I also surmised that Villa couldn’t have been born in 1912, simply because the UP Writers Club, of which he was one of the founders, was set up in 1927  and even someone as precocious as Villa couldn’t likely have been only 15 when that happened.

But just to be sure, I texted and emailed two of our pre-eminent Villa and poetry scholars, Dr. Gemino Abad of UP, who had actually studied with Villa, and Prof. Jonathan Chua of Ateneo, who has written about Villa extensively and who assisted us at the Institute of Creative Writing in setting up a photo exhibit on Villa last year. Both scholars replied quickly and unequivocally: Villa was born in 1908, not 1912. (Even the spotty Wikipedia has Villa’s birthdate right.)

I’m not sure what the procedures are to correct mistakes in Presidential Proclamations; again, I didn’t mean to make a big fuss about this or to embarrass some well-intentioned literateur in the Office of the President. But a correction should be in order, if only to reaffirm, however superficially, the value that the Palace does or should accord to matters of culture.

So where did the 1912 date come from? Possibly, if strangely, from Villa himself. The clue comes from something else Nieves Epistola told us that day: “Villa wanted to make himself appear younger.” Whether that was an assumption or conclusion on her part, I don’t know, but it makes a kind of Doveglionesque (to use Villa’s pseudonym) sense, a bold and brash mutability, a refusal to be held down by calendar time. (To be fair, various Internet sources list his birth year down as 1904, 1907, and 1914, among others.)

Of the date of his death, there seems to be unanimity in marking it as February 7, 1997. Of course, Jose Garcia Villa had pronounced himself deathless in so many words, the mortal creature standing up to his Creator.

I never had the chance to meet him, but from what I’d heard about him, I figure he would have been thrilled by the idea of an official centennial year in his name, never mind that not one in a hundred Filipinos would even know nor care who he is, proclamation or no proclamation. We’re told that true poets and artists disdain (or should disdain) such worldly honors, but not Villa.

I seem to recallsomebody correct me here if I’m wrong that when he was named National Artist shortly after the proclamation of martial law, he made several demands to accompany his acceptance of the award (and here you’d have to remember that he was living in relative penury as a longtime exile in New York): four barong tagalog outfits, a suite at the Manila Hotel, and a chauffeur-driven car. Some Filipinos were appalled by Villa’s nerve  who did he think he was?  but indeed, that was Villa’s point, and rightly so: surely a regime that could afford to fly in and to fete second-rate Hollywood movie stars could afford to treat a “National Artist” with the proper grandeur?

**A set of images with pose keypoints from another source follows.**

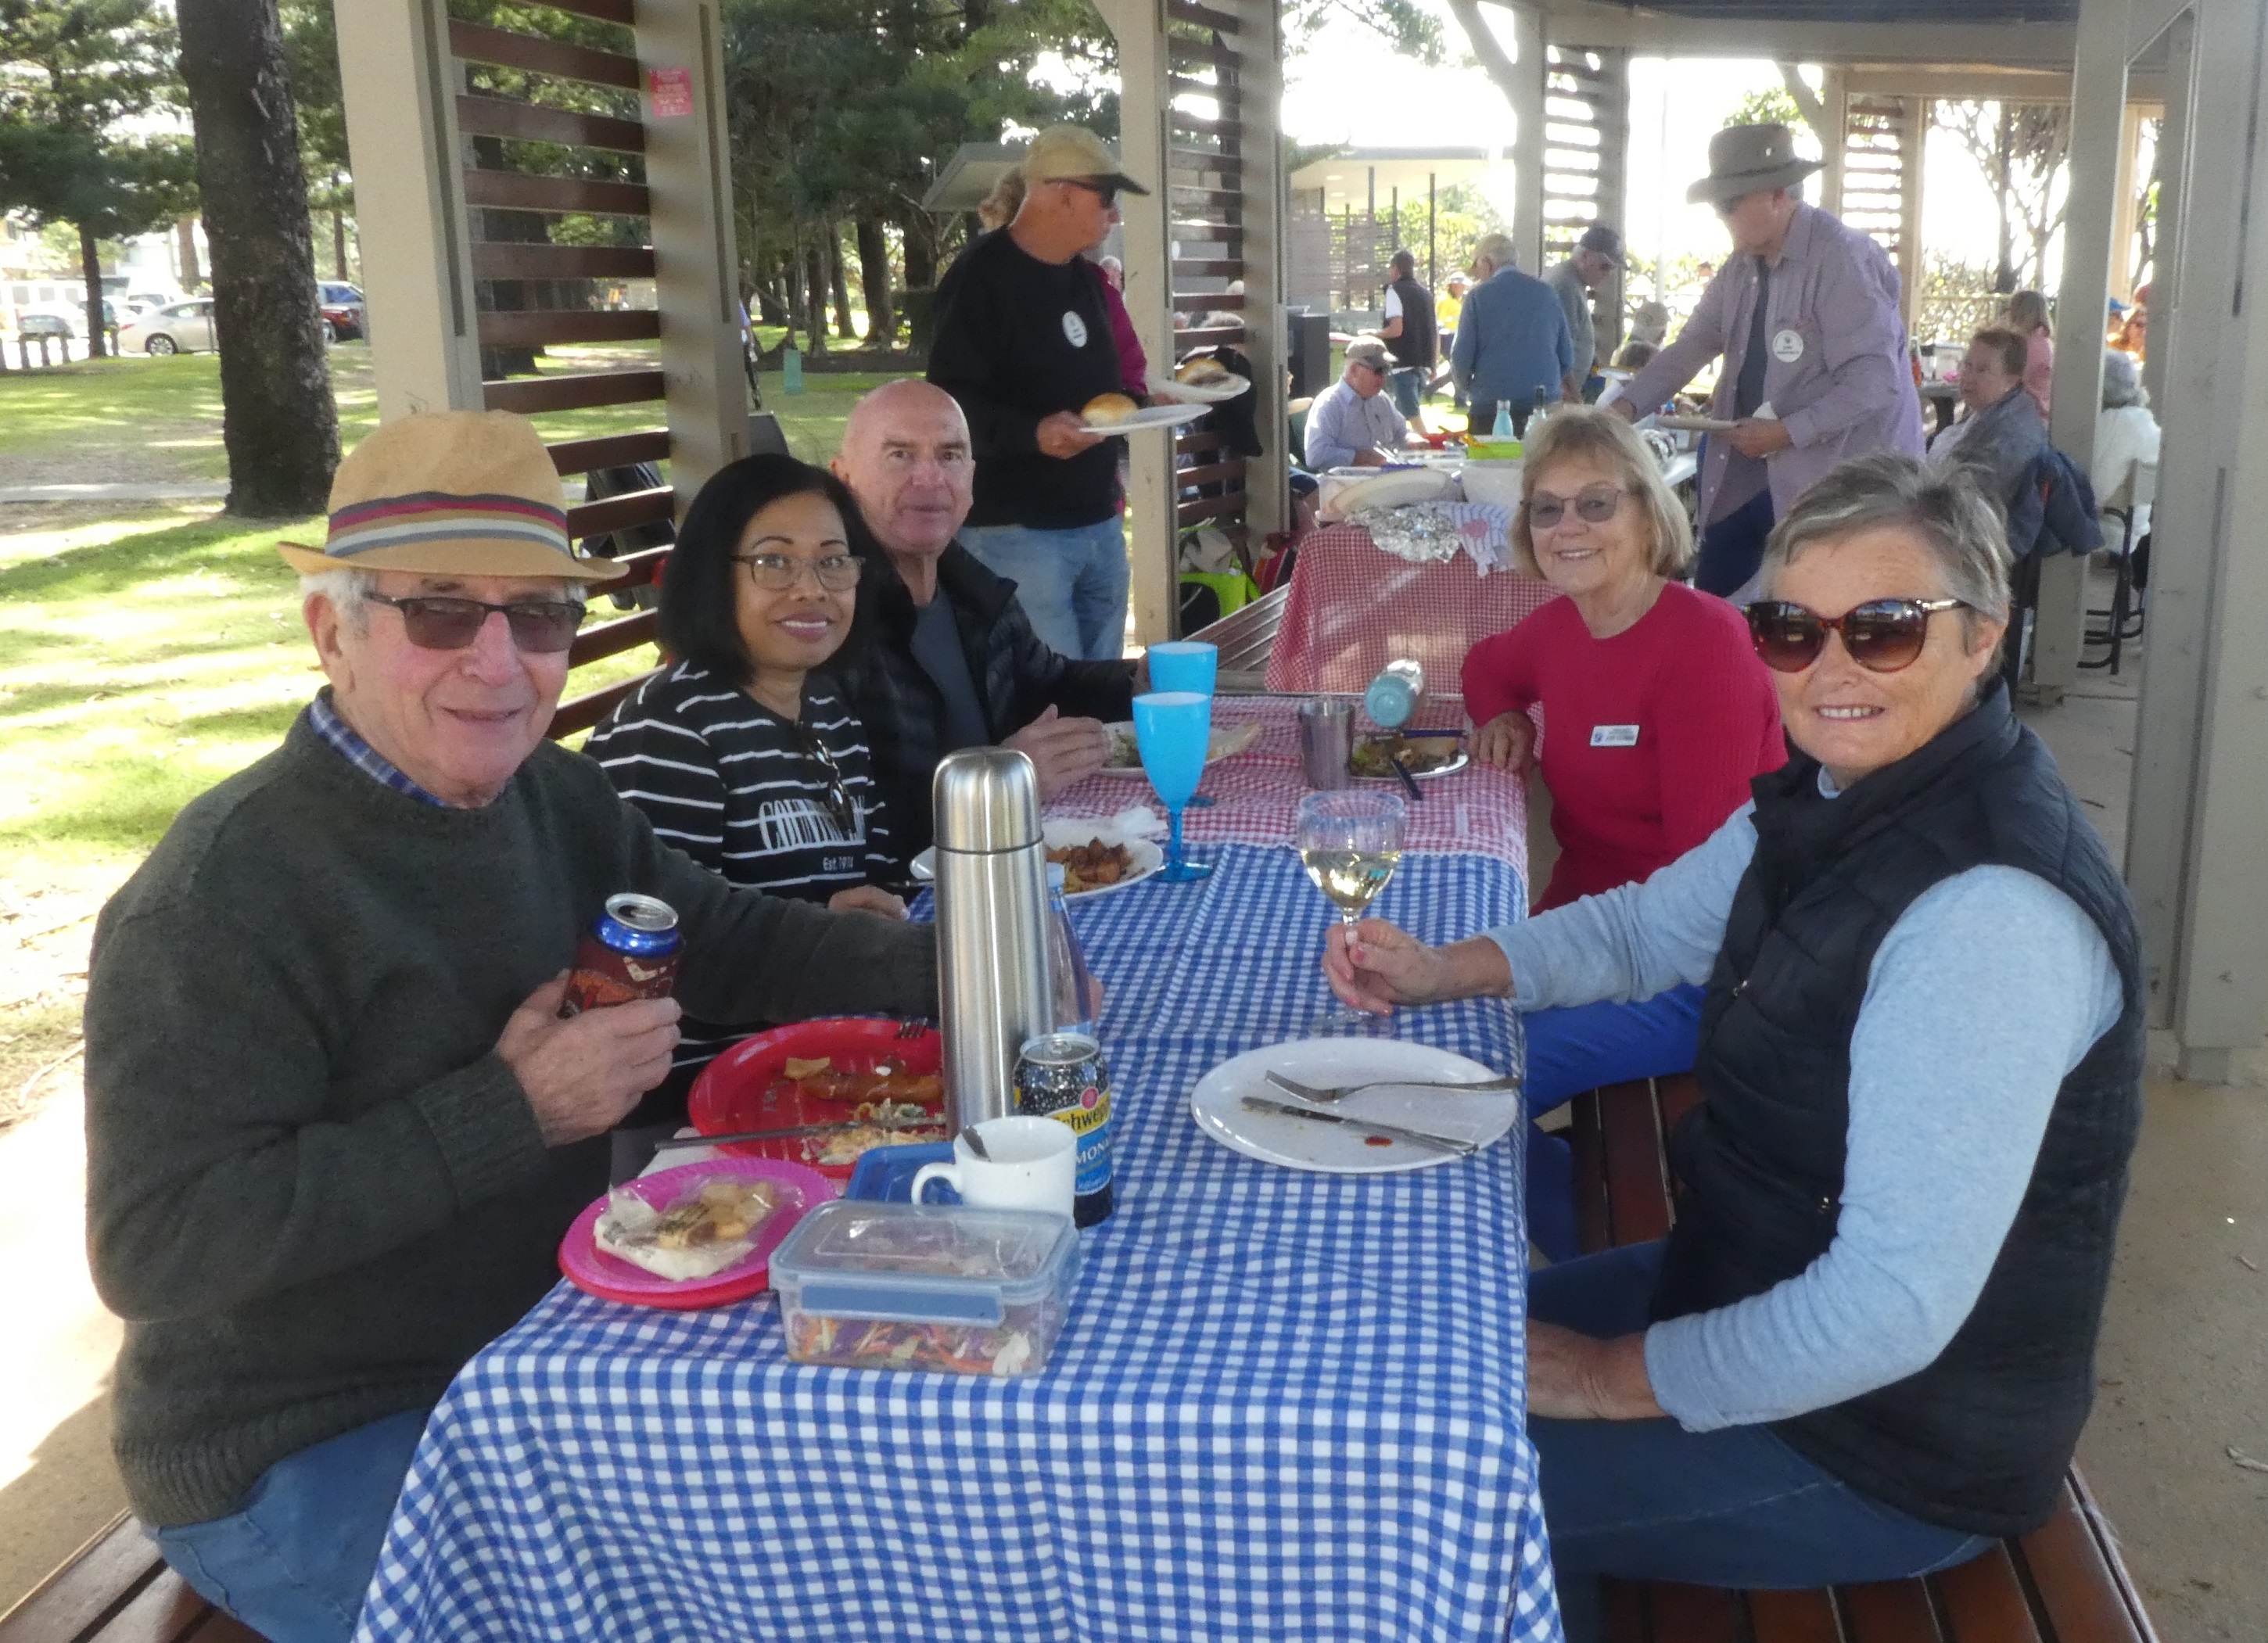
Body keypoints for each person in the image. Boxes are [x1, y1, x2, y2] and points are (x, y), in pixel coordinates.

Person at [82, 411, 937, 1643]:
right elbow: (155, 1245)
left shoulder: (549, 791)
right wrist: (516, 1109)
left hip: (536, 1354)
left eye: (539, 617)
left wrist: (958, 969)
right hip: (302, 1440)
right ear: (335, 631)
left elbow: (735, 937)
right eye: (440, 610)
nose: (499, 660)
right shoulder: (221, 894)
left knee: (841, 1539)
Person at [1324, 454, 2142, 1642]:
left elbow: (1884, 1313)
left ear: (1985, 637)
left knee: (1413, 1487)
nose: (1833, 667)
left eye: (1887, 628)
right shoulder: (1837, 786)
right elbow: (1649, 925)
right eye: (1792, 629)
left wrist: (1611, 1383)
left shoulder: (1989, 915)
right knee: (1408, 1351)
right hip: (1746, 1275)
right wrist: (1447, 968)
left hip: (1892, 1442)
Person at [1461, 408, 1784, 1114]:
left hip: (1693, 970)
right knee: (1427, 1036)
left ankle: (1596, 1230)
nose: (1567, 526)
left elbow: (1698, 893)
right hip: (1585, 922)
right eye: (1547, 508)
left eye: (1596, 503)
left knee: (1470, 1082)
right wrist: (1504, 714)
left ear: (1647, 514)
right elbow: (1485, 668)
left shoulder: (1707, 648)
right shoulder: (1559, 628)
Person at [584, 455, 907, 1128]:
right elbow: (658, 962)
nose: (810, 589)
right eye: (773, 562)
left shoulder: (830, 714)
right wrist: (823, 924)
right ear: (712, 575)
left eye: (833, 561)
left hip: (826, 1075)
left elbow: (870, 882)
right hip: (704, 1109)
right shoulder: (670, 730)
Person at [825, 380, 1137, 868]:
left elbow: (1047, 682)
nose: (930, 479)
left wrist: (1138, 681)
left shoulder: (971, 588)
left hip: (1009, 862)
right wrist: (1002, 781)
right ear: (844, 478)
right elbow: (844, 822)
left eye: (949, 456)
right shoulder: (830, 622)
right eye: (900, 455)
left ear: (972, 475)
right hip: (907, 907)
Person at [1617, 124, 1924, 600]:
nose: (1722, 216)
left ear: (1778, 195)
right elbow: (1693, 344)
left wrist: (1787, 432)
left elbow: (1876, 380)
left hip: (1846, 491)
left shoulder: (1840, 257)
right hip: (1752, 474)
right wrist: (1625, 409)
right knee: (1717, 605)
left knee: (1814, 622)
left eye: (1729, 203)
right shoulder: (1741, 267)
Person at [928, 124, 1151, 661]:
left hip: (1097, 521)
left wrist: (1141, 405)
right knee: (1051, 706)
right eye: (1107, 199)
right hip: (1016, 532)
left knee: (1102, 702)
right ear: (1063, 193)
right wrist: (1033, 433)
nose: (1113, 214)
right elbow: (949, 408)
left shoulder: (1084, 279)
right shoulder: (981, 279)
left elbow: (1100, 387)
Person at [1452, 231, 1577, 436]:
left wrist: (1471, 388)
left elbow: (1461, 358)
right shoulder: (1547, 293)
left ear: (1486, 262)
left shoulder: (1478, 297)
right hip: (1544, 408)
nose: (1478, 275)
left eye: (1478, 268)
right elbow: (1566, 357)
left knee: (1488, 467)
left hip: (1490, 408)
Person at [1926, 328, 2050, 511]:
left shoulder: (2011, 435)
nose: (1969, 377)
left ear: (2011, 381)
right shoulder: (1989, 410)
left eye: (1982, 370)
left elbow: (1965, 501)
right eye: (1967, 365)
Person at [1545, 223, 1626, 398]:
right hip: (1558, 392)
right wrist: (1574, 397)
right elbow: (1559, 349)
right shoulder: (1564, 286)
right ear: (1584, 257)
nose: (1609, 274)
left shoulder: (1573, 281)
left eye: (1612, 269)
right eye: (1605, 266)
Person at [1304, 337, 1409, 470]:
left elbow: (1402, 432)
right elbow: (1315, 456)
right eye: (1378, 370)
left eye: (1386, 369)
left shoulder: (1382, 399)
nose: (1383, 376)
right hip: (1346, 486)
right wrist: (1361, 457)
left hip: (1384, 481)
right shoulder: (1330, 403)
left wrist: (1412, 440)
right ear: (1354, 370)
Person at [2092, 349, 2159, 536]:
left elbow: (2093, 491)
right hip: (2132, 532)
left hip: (2104, 530)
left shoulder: (2115, 423)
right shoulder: (2145, 421)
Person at [1378, 248, 1437, 429]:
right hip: (1423, 365)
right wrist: (1433, 364)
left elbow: (1396, 329)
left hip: (1402, 365)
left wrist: (1372, 334)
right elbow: (1434, 332)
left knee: (1413, 416)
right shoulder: (1426, 294)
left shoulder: (1394, 291)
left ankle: (1430, 450)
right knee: (1397, 418)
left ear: (1395, 269)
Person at [2004, 289, 2054, 418]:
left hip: (2025, 414)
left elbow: (2009, 383)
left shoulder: (2025, 345)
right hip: (2043, 412)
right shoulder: (2047, 343)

Speaking of literary centennials, those of the Grand Old Men of Philippine literature in English are or will soon be upon us: Bienvenido Santos, 1911; NVM Gonzalez, 1915; Francisco Arcellana, 1916; Nick Joaquin, 1917. Whoever is crafting these Presidential Proclamations, kindly take note. (And while you’re at it, decree as well, perhaps, that a poem or a story by these good gentlemen be published and read throughout the archipelago on their natal day, to lend some substance to the form?)